___ 文書の抜粋

Carthageと同様に、Cocoa Podsの場合でもメインTarget、Embedded Framework共にライブラリのinstallが必要です。

特にこだわりが無ければabstract_targetにまとめるで良いでしょう。

abstract_target 'hoge' do

  pod 'Alamofire'

   # AlamofireとFirebaseがProjectUnknownTools Targetにinstall
  target 'ProjectUnknownTools' do
    pod 'Firebase/Core'
  end

  target 'API' do # AlamofireのみAPI Targetにinstall
  end
end

Embedded Frameworkでの申請

Embedded Frameworkで申請するときに、以下のようなエラーが発生するかもしれません。

______
___ 与えられた情報

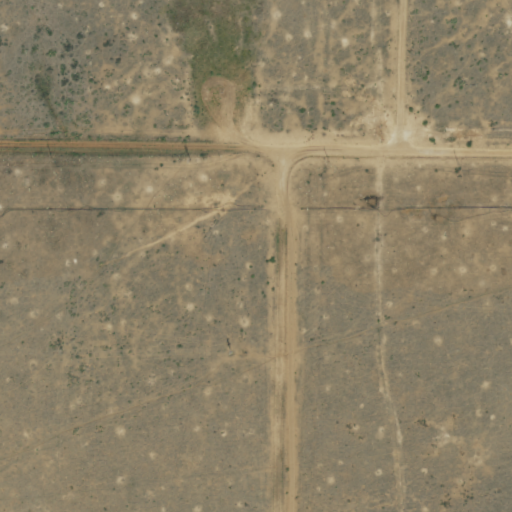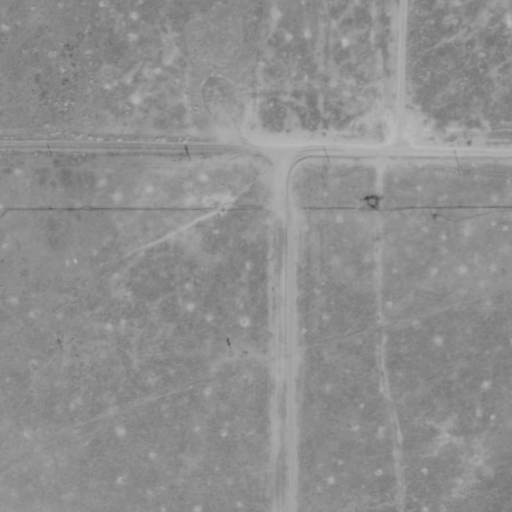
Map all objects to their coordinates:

______

CocoaPodsとEmbedded Frameworkの設定についての文章を、最後の文の後から書き進めてください。 データは独立した別の資料として扱ってください。

■ 結果:
Code Signing Error: {Framework Name} has conflicting provisioning settings. ProjectUnknownCommon is automatically signed, but code signing identity iPhone Distribution: {Team Name} has been manually specified. Set the code signing identity value to "iPhone Developer" in the build settings editor, or switch to manual signing in the project editor.

この場合、Projectの設定で、

  • Provisioning ProfileをAutomatic
  • Code Signing IdentityのDebugを iOS Developer
  • Code Signing IdentityのReleaseを iPhone Distribution

上記で設定すれば問題ないはずです。